Unfamiliar But Familiar

I am actually apolitical. Sort of. I think for the most part most politicians are good people working hard, the whole thing about Tory financial planning capacity aside. I also pretty much think that it is a difficult thing to translate the experience of people in another country and try to align it with what is going on here. The detailed ground rules are too important but practically speaking unknowable. I may be happy to watch the UK’s Question Period from Westminster on CPAC for the spectacle in lucid wit but we don’t really understand the context. Yet there is more than a moments entertainment for me when reading what Ian writes in his fuming foaming moments:

…you all got what you wanted, and in the eyes of progressives, you got what you deserved. Now your President has an approval rating of 37%, even in the usually-more-conservative Time Magazine poll. Roughly translated from the 2004 election returns, that means 14.2 MILLION people who voted for Bush now disapprove of him. Well, fourteen-point-two-million, you have nobody but yourselves to blame, you pathetic boobs.

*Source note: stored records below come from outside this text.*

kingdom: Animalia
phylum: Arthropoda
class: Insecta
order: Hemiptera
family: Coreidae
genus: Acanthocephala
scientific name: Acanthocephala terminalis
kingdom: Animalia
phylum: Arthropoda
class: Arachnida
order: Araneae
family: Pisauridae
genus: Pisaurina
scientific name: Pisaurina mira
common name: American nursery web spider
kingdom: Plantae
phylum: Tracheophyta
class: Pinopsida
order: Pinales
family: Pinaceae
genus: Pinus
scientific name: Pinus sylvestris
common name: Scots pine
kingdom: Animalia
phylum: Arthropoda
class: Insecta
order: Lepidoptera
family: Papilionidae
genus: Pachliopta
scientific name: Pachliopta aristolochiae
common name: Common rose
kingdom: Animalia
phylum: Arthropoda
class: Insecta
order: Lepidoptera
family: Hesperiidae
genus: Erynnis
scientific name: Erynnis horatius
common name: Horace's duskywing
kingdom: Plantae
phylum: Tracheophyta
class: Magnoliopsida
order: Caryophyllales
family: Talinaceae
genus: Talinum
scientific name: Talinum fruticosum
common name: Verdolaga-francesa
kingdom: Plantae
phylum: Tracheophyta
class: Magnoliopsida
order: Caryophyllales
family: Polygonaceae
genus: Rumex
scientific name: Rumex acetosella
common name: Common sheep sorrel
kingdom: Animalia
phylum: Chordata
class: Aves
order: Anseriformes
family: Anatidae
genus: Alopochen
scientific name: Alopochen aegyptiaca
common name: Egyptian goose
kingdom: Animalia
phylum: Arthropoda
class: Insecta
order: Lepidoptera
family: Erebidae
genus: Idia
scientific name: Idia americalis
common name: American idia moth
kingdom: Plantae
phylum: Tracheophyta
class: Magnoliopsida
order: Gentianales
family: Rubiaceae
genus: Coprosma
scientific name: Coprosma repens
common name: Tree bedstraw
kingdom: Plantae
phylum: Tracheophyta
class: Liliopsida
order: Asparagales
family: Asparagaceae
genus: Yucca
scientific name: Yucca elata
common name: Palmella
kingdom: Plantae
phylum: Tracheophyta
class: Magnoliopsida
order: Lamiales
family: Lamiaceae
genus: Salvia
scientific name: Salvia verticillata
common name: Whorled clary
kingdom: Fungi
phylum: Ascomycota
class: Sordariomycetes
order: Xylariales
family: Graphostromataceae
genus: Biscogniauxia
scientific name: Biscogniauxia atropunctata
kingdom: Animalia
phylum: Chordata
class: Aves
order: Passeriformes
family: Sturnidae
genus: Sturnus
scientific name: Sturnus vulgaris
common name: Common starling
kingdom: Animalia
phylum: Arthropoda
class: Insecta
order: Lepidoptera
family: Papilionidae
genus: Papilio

Yes, I called you “pathetic boobs”. You deserve it. You left us with this guy and only now bother to show righteous indignation? You make me sick. You had access to the same information as the rest of us. At least real conservatives stick by their guns, but you’re the worst kind of pusillanimous, wobbling imbeciles. I hope your stomach lining eats away what’s left of your digestive tract.

Oh my. When I read or hear commentary like that I am really happy that I live in a country with more than two parties. I think that the greater complexity of us versus them helps focus on actual policy more than platform, on action more than words. So it is not without some hope that I watch this week’s return of the minority in different form to Ottawa. If you think about it, the nation has been locked in a set of facts that have been around compared to where we were about 1990 with Chretien and Martin fighting for the Liberal leadership and Reform was well on its way on its share of the plan to break up the then somewhat squalid conservative movement with the NDP and Bloq holding their own but not breaking away. Now, in a reversal of fortunes, we have conservatives actually being the ones saying they are going to clean up government and a bunch of the untested are competing for the Liberal leadership, all the while the NDP support solidifying under a more acceptable platform and leadership than has existed for decades and the Bloq actually starting to wobble as the old guard get older. In one way this is a new start but in another it will be less than a change as the ideas being shuffled are largely the same and, mortality being what it is, it is all downhill from here.